Exercise goal
Answer these questions from the quantum computing text below:
1. Which four industry challenges does the text name that quantum computing can help solve?
2. What role does Chris Ballance hold at Oxford Ionics?
3. How do Infineon and Oxford Ionics manage to use fewer qubits than other vendors?

Selected excerpt

+===+

Quantum computers will become important tools as the next generation of problems comes to light. Quantum computing can help solve industry technical business challenges, including encryption, supply chain issues, financial modeling and pharmaceutical drug development. These represent only a few of the near-term accelerated challenges classical computing struggles to address with today’s approaches. In addition, quantum computing can help address issues that arise with Web 3.0, immersive virtual reality, augmented reality and video within a digital universe.
The world of quantum computing is evolving rapidly. The current state of quantum computing includes different approaches, delivery and products in market, which can lead to a lot of confusion around quantum systems. For example, here are some common questions:
- Is a classical computer required to use quantum computing?
- What makes quantum computers different from classical computers?
- What is quantum coherence and why is it important?
Infineon and Oxford Ionics
Shifts in the quantum computing market should not be overlooked. There are different approaches to solving these challenges, but we first need to understand the basic principles that make up the foundation of quantum computing.
The addition and scaling of quantum processing units (QPUs) provides an approach that enables quantum systems to move from research to real-world industry applications. For example, let’s look at the recent announcement of Infineon and Oxford Ionics. One of the hurdles that comes with quantum computing is scaling while still improving performance.
Chris Ballance, co-founder of Oxford Ionics, explained how its relationship with Infineon enables faster access of commercial QPUs. This collaboration uses fewer qubits to solve problems compared to other vendor approaches. Infineon and Oxford Ionics achieve this by lowering the error rate and scaling, which allows for repeatable, reliable assembly. This accelerated approach lets data scientists push the boundaries of science and research to solve today’s problems.
Quantum Computing Inc.
Another recent announcement comes from Quantum Computing Inc. (QCI) regarding the business viability of quantum computing.

+===+

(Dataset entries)
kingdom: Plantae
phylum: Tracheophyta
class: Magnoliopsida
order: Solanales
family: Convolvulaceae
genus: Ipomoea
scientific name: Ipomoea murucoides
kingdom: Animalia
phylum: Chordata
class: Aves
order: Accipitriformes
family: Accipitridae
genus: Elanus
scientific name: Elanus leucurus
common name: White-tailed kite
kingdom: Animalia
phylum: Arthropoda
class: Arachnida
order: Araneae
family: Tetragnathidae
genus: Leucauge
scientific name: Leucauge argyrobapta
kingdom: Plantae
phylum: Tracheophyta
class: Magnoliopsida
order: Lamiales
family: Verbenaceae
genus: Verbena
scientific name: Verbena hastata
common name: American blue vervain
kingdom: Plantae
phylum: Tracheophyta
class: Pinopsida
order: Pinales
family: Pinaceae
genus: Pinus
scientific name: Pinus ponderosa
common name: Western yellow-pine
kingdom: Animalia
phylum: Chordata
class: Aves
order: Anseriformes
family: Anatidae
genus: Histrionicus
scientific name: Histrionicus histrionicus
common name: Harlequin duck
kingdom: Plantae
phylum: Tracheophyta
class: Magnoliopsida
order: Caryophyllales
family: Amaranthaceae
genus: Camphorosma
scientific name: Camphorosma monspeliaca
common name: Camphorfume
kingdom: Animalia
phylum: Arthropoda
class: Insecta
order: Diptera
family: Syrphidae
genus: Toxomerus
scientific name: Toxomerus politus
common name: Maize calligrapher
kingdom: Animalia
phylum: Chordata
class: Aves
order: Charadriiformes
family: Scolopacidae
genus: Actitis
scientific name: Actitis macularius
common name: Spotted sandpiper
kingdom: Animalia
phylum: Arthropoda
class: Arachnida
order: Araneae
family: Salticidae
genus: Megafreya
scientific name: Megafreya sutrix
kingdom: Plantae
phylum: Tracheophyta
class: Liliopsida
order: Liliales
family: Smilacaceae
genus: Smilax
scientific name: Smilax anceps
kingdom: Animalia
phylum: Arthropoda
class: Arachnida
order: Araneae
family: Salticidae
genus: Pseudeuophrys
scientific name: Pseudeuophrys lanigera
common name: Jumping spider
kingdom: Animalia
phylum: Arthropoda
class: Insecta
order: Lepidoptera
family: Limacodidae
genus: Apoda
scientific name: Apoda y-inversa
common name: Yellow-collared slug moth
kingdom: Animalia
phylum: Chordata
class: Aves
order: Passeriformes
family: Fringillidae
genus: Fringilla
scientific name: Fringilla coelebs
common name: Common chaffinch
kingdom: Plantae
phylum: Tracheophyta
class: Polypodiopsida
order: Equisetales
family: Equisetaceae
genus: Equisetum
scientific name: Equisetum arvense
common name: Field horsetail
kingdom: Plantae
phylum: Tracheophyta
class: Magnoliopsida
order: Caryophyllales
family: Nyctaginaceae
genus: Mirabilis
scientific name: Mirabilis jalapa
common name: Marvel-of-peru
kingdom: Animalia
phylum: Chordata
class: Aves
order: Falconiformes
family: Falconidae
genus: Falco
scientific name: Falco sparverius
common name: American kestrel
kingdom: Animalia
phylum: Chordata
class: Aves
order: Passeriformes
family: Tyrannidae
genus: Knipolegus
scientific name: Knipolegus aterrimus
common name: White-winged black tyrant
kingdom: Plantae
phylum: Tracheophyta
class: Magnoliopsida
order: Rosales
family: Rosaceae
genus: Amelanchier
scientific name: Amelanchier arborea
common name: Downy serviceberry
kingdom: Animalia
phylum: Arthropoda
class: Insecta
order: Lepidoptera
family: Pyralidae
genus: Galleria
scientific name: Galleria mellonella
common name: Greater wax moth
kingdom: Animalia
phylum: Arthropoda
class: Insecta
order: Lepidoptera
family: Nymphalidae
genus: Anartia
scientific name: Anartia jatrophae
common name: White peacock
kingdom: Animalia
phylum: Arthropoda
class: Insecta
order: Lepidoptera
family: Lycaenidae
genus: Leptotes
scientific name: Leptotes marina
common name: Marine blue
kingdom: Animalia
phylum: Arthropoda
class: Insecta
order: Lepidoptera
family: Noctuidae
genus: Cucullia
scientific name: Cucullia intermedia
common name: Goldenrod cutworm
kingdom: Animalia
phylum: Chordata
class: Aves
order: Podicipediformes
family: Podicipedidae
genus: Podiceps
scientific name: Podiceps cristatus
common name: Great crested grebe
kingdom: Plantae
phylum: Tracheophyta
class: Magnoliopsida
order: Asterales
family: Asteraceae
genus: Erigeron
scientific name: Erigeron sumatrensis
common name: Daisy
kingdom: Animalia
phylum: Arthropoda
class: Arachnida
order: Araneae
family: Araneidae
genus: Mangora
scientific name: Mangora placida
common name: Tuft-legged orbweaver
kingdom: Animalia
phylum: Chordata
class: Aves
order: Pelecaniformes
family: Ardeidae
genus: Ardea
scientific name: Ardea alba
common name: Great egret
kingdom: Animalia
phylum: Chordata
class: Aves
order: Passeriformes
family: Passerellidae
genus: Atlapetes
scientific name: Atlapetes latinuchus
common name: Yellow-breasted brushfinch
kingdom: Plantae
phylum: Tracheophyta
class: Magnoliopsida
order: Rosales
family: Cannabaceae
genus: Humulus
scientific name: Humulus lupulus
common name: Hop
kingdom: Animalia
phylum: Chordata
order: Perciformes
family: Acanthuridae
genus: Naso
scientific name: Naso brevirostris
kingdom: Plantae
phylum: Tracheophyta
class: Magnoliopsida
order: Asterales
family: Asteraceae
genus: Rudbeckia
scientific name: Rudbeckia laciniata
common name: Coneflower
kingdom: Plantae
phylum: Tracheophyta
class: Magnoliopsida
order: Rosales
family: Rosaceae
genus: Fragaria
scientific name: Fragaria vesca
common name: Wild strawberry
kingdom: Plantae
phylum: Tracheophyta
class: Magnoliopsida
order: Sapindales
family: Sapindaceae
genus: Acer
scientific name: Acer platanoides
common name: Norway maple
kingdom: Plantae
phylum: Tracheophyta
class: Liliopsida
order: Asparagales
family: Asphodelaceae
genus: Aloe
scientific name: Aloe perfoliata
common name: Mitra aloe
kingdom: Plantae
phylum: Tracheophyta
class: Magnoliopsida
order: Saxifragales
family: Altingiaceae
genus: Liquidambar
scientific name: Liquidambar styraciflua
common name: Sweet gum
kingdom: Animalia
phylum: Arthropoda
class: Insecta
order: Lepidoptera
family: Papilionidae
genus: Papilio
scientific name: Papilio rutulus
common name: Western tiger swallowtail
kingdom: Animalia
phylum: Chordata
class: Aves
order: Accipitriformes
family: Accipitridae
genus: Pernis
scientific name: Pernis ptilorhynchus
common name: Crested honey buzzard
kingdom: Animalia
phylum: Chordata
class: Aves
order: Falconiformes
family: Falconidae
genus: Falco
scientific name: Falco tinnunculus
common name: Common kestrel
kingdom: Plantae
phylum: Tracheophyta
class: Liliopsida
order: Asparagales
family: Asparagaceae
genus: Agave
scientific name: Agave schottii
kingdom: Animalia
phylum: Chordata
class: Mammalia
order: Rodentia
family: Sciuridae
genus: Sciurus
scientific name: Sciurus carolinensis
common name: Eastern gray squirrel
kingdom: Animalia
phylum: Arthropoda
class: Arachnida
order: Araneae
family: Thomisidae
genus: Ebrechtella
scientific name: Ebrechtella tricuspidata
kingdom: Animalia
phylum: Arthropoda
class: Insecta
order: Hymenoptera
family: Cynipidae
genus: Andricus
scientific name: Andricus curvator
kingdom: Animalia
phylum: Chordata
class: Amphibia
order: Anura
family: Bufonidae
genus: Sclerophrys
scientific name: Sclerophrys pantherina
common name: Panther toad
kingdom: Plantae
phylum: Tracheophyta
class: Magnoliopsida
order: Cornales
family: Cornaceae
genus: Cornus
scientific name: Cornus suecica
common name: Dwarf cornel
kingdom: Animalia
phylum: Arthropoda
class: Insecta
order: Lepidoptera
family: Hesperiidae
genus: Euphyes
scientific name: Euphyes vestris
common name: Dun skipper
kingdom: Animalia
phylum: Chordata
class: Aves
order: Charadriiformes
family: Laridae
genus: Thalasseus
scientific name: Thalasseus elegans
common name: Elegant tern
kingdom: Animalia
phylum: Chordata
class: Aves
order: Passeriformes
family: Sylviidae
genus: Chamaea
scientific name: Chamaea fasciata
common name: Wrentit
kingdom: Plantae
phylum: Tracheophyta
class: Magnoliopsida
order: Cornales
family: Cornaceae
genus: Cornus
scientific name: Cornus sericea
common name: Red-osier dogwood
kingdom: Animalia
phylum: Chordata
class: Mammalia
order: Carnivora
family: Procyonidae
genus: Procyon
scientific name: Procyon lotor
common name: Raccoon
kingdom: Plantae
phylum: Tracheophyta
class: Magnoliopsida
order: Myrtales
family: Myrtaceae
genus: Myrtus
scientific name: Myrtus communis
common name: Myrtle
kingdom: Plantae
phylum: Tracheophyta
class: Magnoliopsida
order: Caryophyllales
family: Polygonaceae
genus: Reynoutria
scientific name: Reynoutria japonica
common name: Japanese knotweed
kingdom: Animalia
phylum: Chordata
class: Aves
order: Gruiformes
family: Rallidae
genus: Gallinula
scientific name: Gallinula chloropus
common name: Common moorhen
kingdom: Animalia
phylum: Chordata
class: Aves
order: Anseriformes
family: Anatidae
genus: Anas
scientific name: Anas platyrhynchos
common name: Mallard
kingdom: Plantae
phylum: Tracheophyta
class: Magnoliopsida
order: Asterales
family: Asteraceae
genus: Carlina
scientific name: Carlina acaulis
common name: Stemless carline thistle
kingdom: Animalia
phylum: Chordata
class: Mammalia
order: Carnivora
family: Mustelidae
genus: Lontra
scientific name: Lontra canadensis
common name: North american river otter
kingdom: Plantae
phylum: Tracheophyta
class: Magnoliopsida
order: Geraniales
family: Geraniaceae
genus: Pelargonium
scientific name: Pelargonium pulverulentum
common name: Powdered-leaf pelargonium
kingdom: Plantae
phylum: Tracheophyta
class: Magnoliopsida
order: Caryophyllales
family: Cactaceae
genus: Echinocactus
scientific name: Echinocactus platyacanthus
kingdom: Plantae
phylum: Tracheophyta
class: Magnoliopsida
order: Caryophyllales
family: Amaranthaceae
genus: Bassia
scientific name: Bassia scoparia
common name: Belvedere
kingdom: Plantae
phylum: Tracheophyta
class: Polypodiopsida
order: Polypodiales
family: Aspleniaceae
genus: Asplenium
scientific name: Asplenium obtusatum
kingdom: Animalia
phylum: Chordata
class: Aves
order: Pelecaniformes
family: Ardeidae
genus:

+===+

Finished task
1. Encryption, supply chain issues, financial modeling and pharmaceutical drug development.
2. He is a co-founder of Oxford Ionics.
3. By lowering the error rate and scaling, which allows for repeatable, reliable assembly.